- **INSTRUCTIONS TO FOLLOW**
Every line below that contains the word "Table" must be copied.

________________________________________

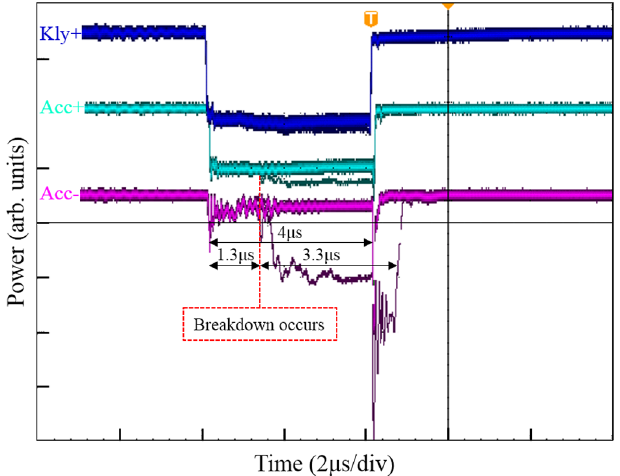
FIG. 7. rf wave distortion for one rf breakdown event during high-power conditioning. Kly þ : forward power from the klys- tron; Acc þ : forward power of the linac; Acc − : reflected power from the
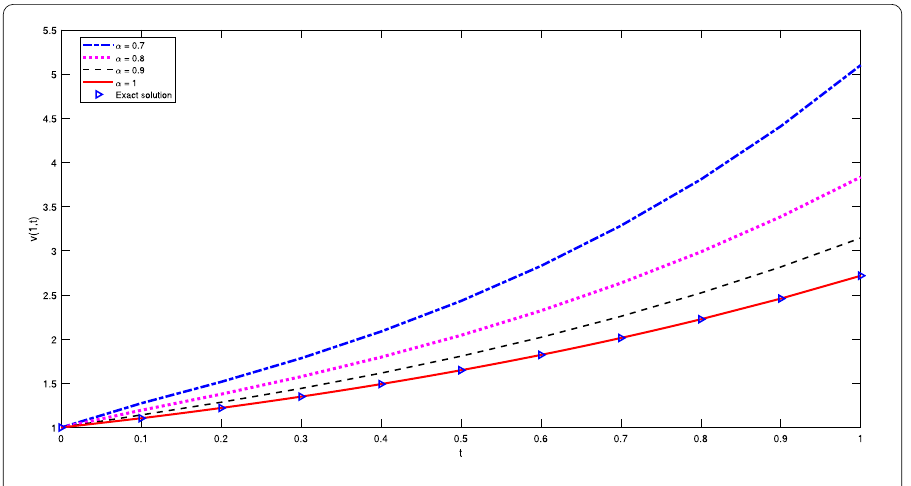
Figure 3 Evolution of LTVIM’s fourth iteration approximate solution of Example 4.2 for x = 1, t ∈ [0,1] and different values of α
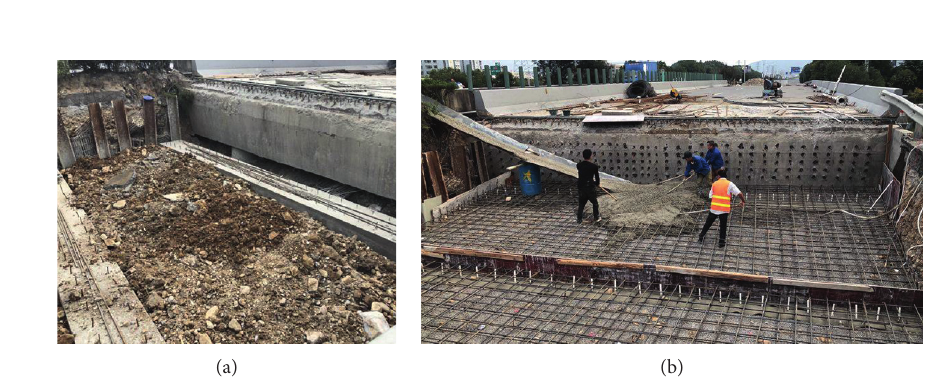
Figure 2: Construction site lower partition slab construction picture.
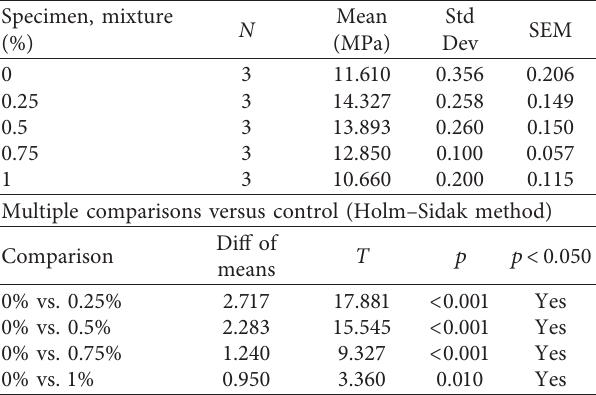
Figure 4: Compressive strength of specimens. Table 3: Descriptive and One-Way RM ANOVA of compressive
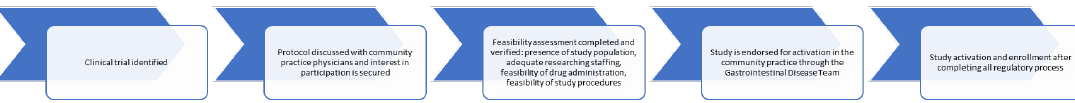
Figure 1. Process for clinical trial activation in a City of Hope Community Practice.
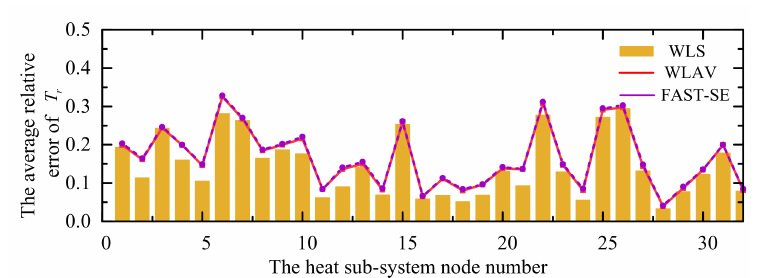
Figure 8. The average relative error e x ( % ) of T s .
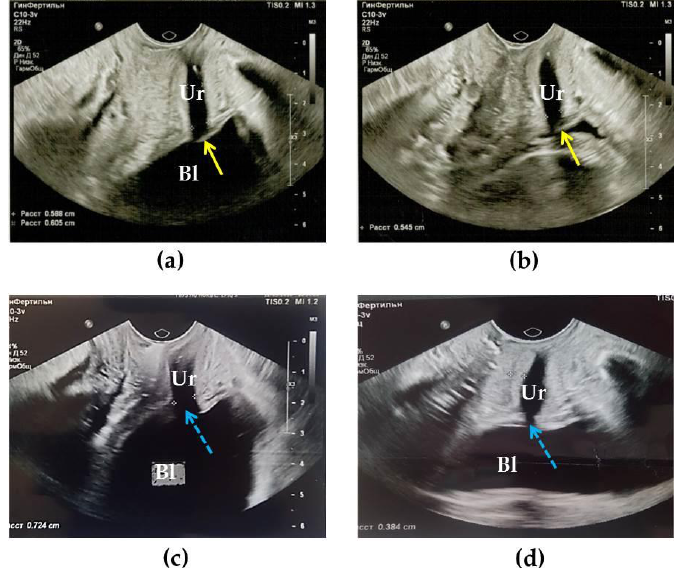
Figure 2. Transvaginal ultrasound (TVUS) of the urethra and adjacent tissues in normal conditions and with UPS. ( a , b ) A healthy woman 30 years of age before ( a ) and after ( b ) urination. The urethral tongue closes the opening to the urethra, as indicated by the yellow arrow; ( c ) Patient K., 30 years old, with a UPS disease duration of more than 10 years; ( d ) Patient Z., 38 years old, over 13 years of illness. In both cases, with UPS, the urethral tongue is indistinguishable and the gaping opening at the transition of the bladder into the urethra is indicated by the blue dashed arrows. Bl—bladder, Ur—urethra.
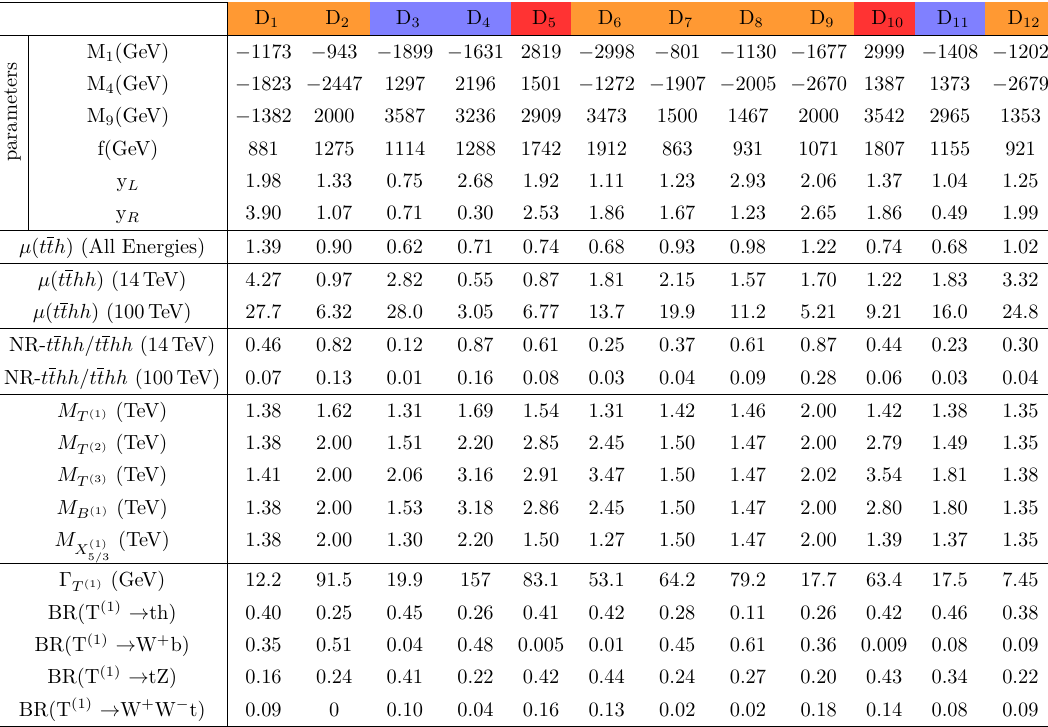
Table 6 . Benchmark points for the low scale MCHM 14 scan and their main features. Column headings indicate region, with red and orange meaning respectively Regions I and III (with same sign M 1 and M 4 ) and blue and cyan respectively for regions II and IV (with opposite sign M 1 and M 4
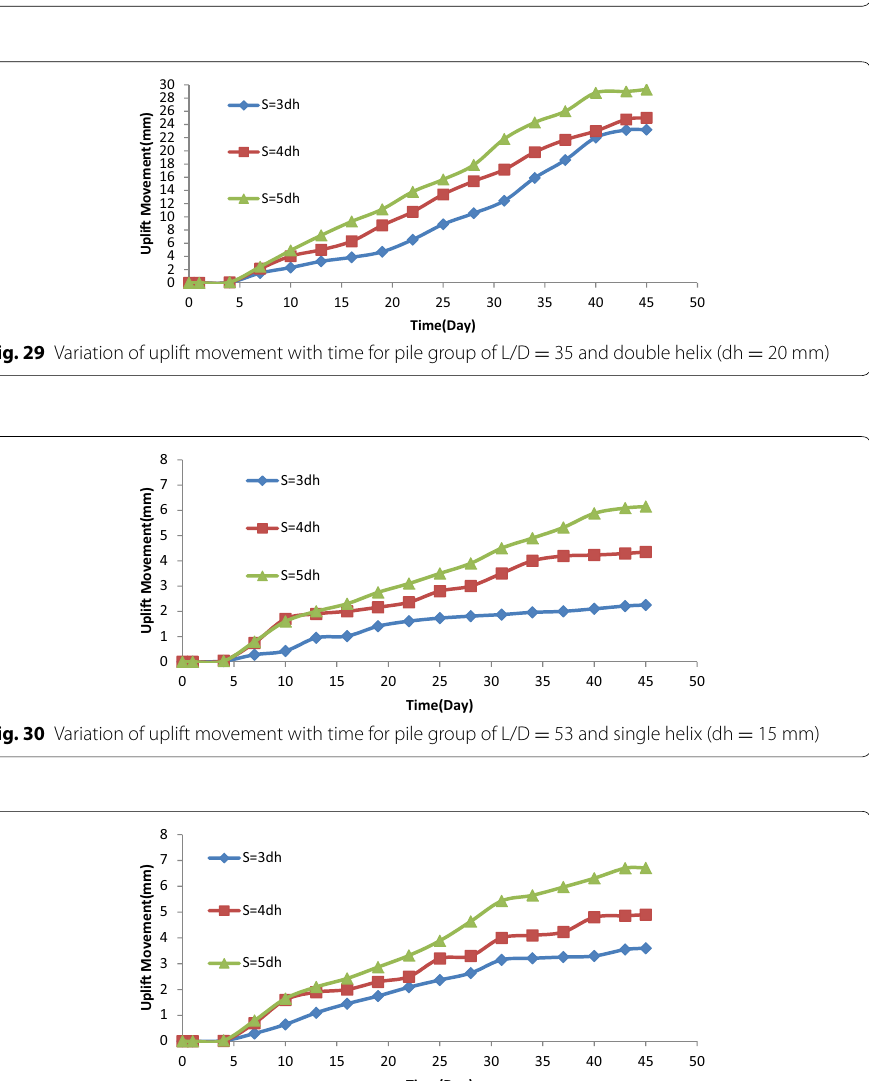
Fig. 28 Variation of uplift movement with time for pile group of L/D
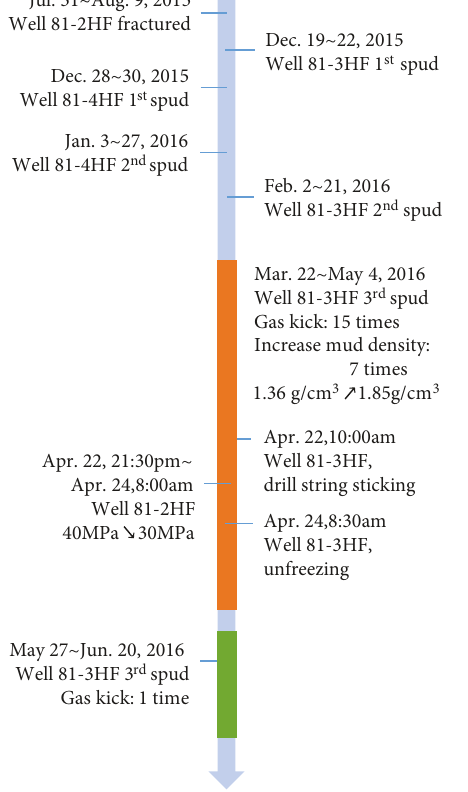
Figure 11: Main related events in the three nearby wells in chronological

________________________________________

- **FINISHED TASK**
Figure 4: Compressive strength of specimens. Table 3: Descriptive and One-Way RM ANOVA of compressive
Table 6 . Benchmark points for the low scale MCHM 14 scan and their main features. Column headings indicate region, with red and orange meaning respectively Regions I and III (with same sign M 1 and M 4 ) and blue and cyan respectively for regions II and IV (with opposite sign M 1 and M 4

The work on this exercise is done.